Liz played with a teaspoon, tapping it gently on the table.

‘I’ve something to tell you,’ she said, ‘something Claire and Molly don’t know. Don’t ask me why I never told them, because I don’t know the answer myself. I came to your trial, the first day. I didn’t know if you would be able to see me or not, so I sat at the very back and I wore a hat with a big brim so that even if you could see everyone watching you wouldn’t be able to identify me. I was behind a tall man, two tall men actually, so I was more or less screened from view. But I could see you, in the dock.’

Tara began to say something, but Liz leaned over and pressed her hand.

‘No, let me finish. I only went that one day because I couldn’t bear to go again after I’d seen you there. “Guilty,” you said, loud and clear, absolutely definite and without shame. You didn’t smile, but my God, you looked near to doing so. Your head was held so high, you looked so strong and sure. And it made me want to cry. I knew, I just knew, this was all wrong, but there you were, with your “guilty”. I wanted to shout out that what you were guilty of was delusion – why hadn’t the psychiatrists seen it? You must have been seen by a psychiatrist, I knew that, so maybe it was going to emerge that it was a nonsense for you to claim to be guilty. But I couldn’t go again. I was afraid I’d shout something out. And I didn’t know by then
what to think, I mean, when all the details came out in the papers about what Tom had been involved in and how he’d treated you. I was so shocked, I couldn’t think straight.’

Neither of them spoke for a long time. Liz scrutinised Tara’s expression, unable to interpret it. Was there defiance there? But if so, what might she be defiant about? Or did her face reveal a different truth – regret? There was a certain worried look in her eyes, almost pleading, even if otherwise she looked so controlled, her mouth set, lips clamped tightly shut.

Liz risked putting her hand across the table to touch Tara’s. She patted it experimentally, waiting to have it snatched away. But it wasn’t. Tara opened her fingers and grasped Liz’s. They squeezed each other’s hand, and then both withdrew at the same time. There was now a light air of embarrassment.

‘He deserved it,’ Tara said, ‘he really did.’ Then she shook her head. ‘Enough,’ she said. ‘I never want to talk about Tom, never.’

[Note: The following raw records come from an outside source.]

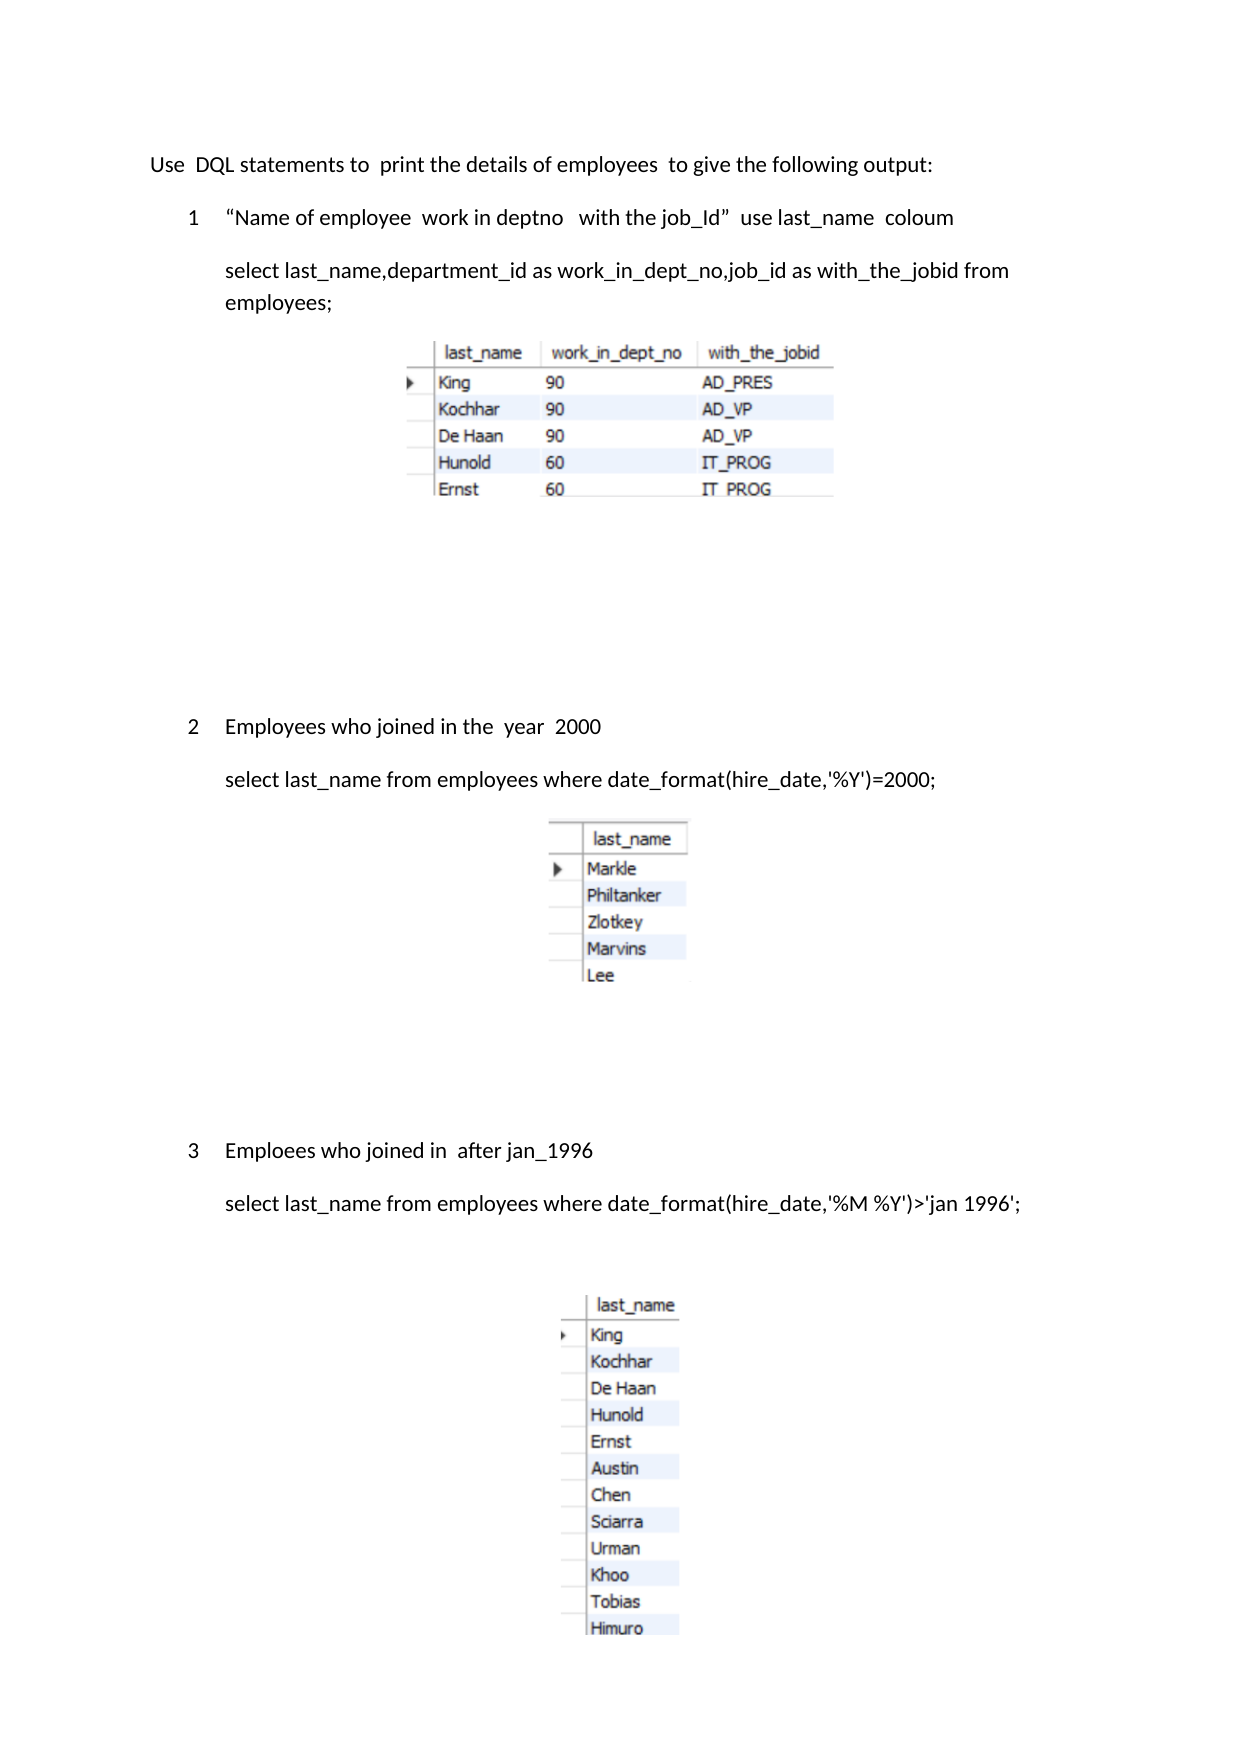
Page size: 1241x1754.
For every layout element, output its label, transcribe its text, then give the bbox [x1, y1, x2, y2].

list “Name of employee work in deptno with the job_Id” use last_name coloum [187, 203, 1090, 231]
list select last_name from employees where date_format(hire_date,'%M %Y')>'jan 1996'; [225, 1189, 1090, 1218]
text Use DQL statements to print the details of employees to give the following output: [150, 150, 1090, 178]
list Emploees who joined in after jan_1996 [187, 1137, 1090, 1164]
list select last_name,department_id as work_in_dept_no,job_id as with_the_jobid from employees; [225, 256, 1090, 316]
list Employees who joined in the year 2000 [187, 712, 1090, 740]
list select last_name from employees where date_format(hire_date,'%Y')=2000; [225, 765, 1090, 793]
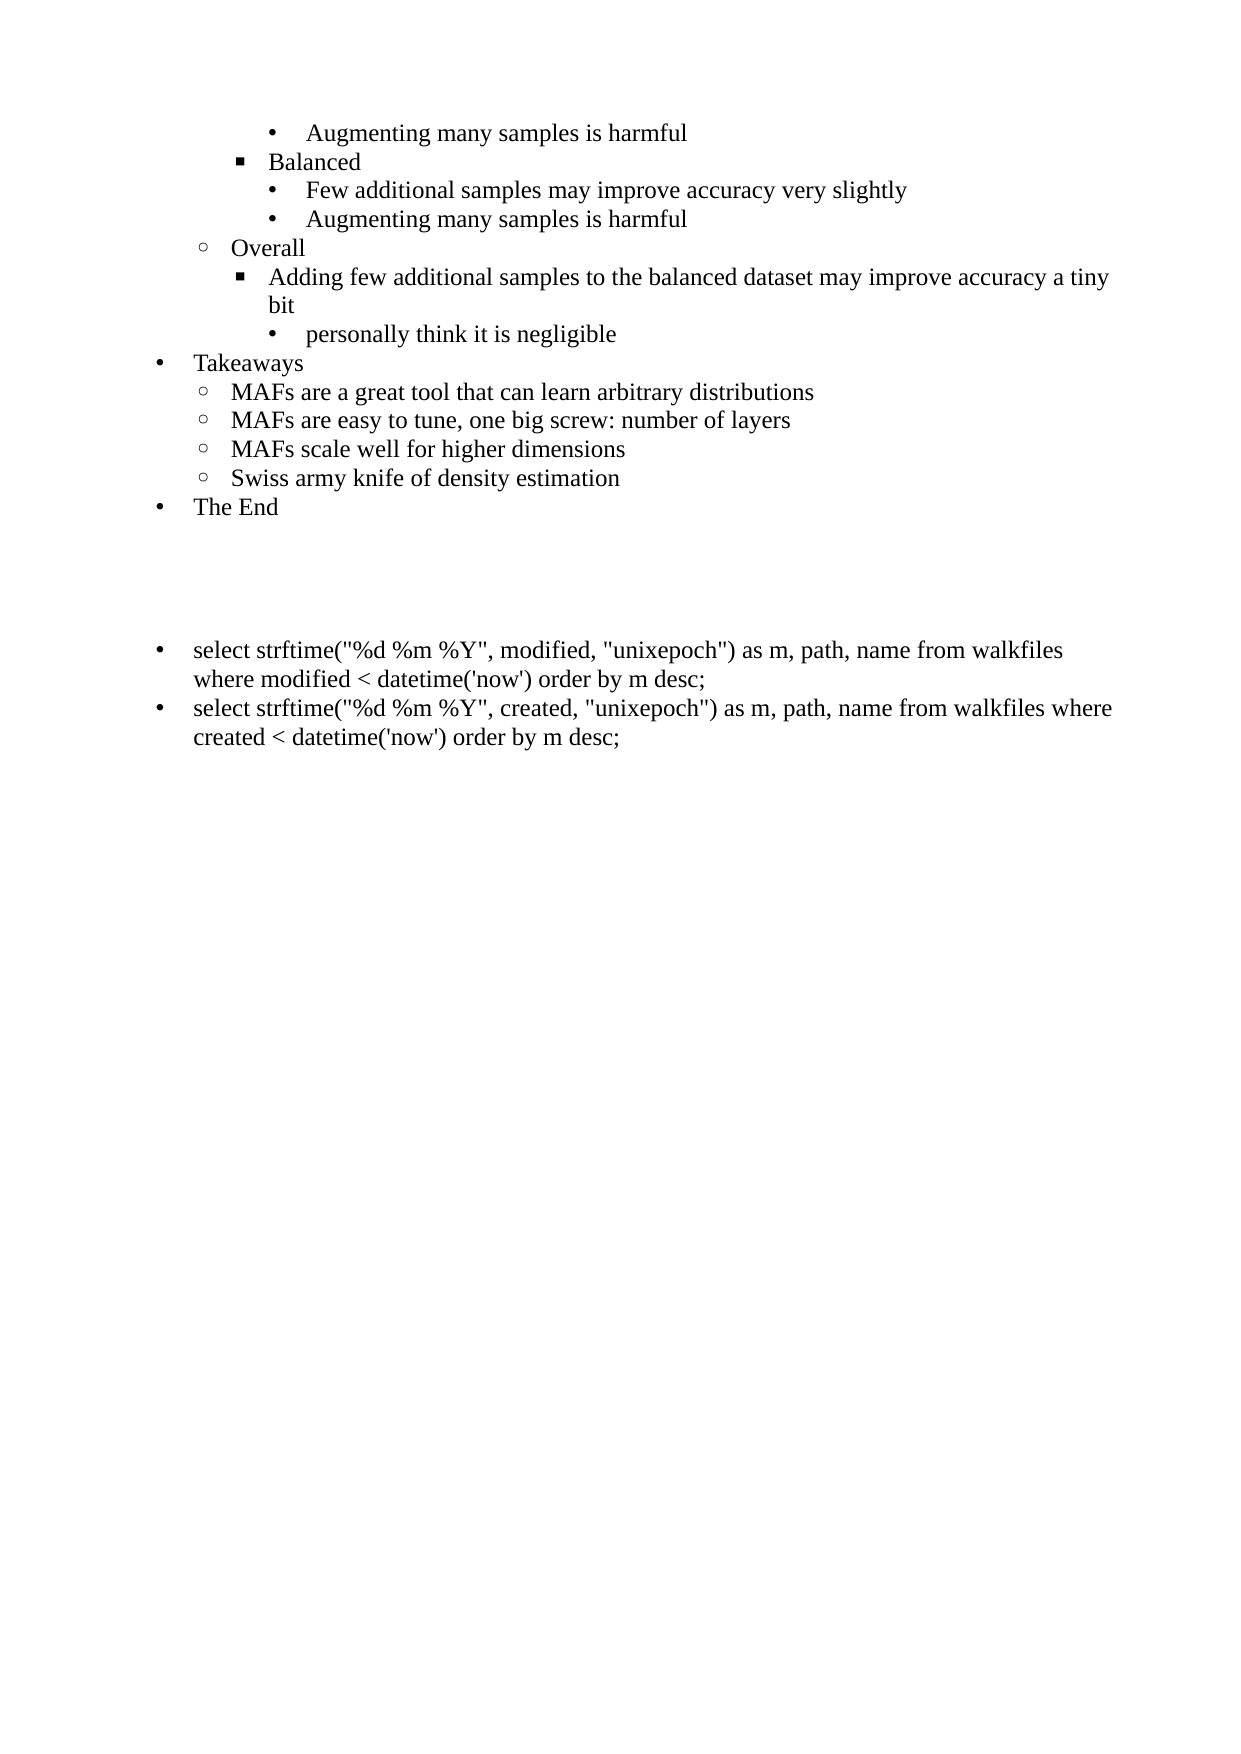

‘Tara,’ said Liz, ‘it isn’t enough, it doesn’t even begin to be enough.’

‘Liz, you read the newspapers, you said, so you know it all. That’s enough. It’s irrelevant, all that. I have a new life, and I don’t have to think about what happened any more. So. Enough. You tell me about yourself, your life. Go on.’

Twenty minutes later, after Liz had described the dire state of her marriage, they left the café.

‘Why don’t you leave him, if it’s as bad as you say?’ Tara asked.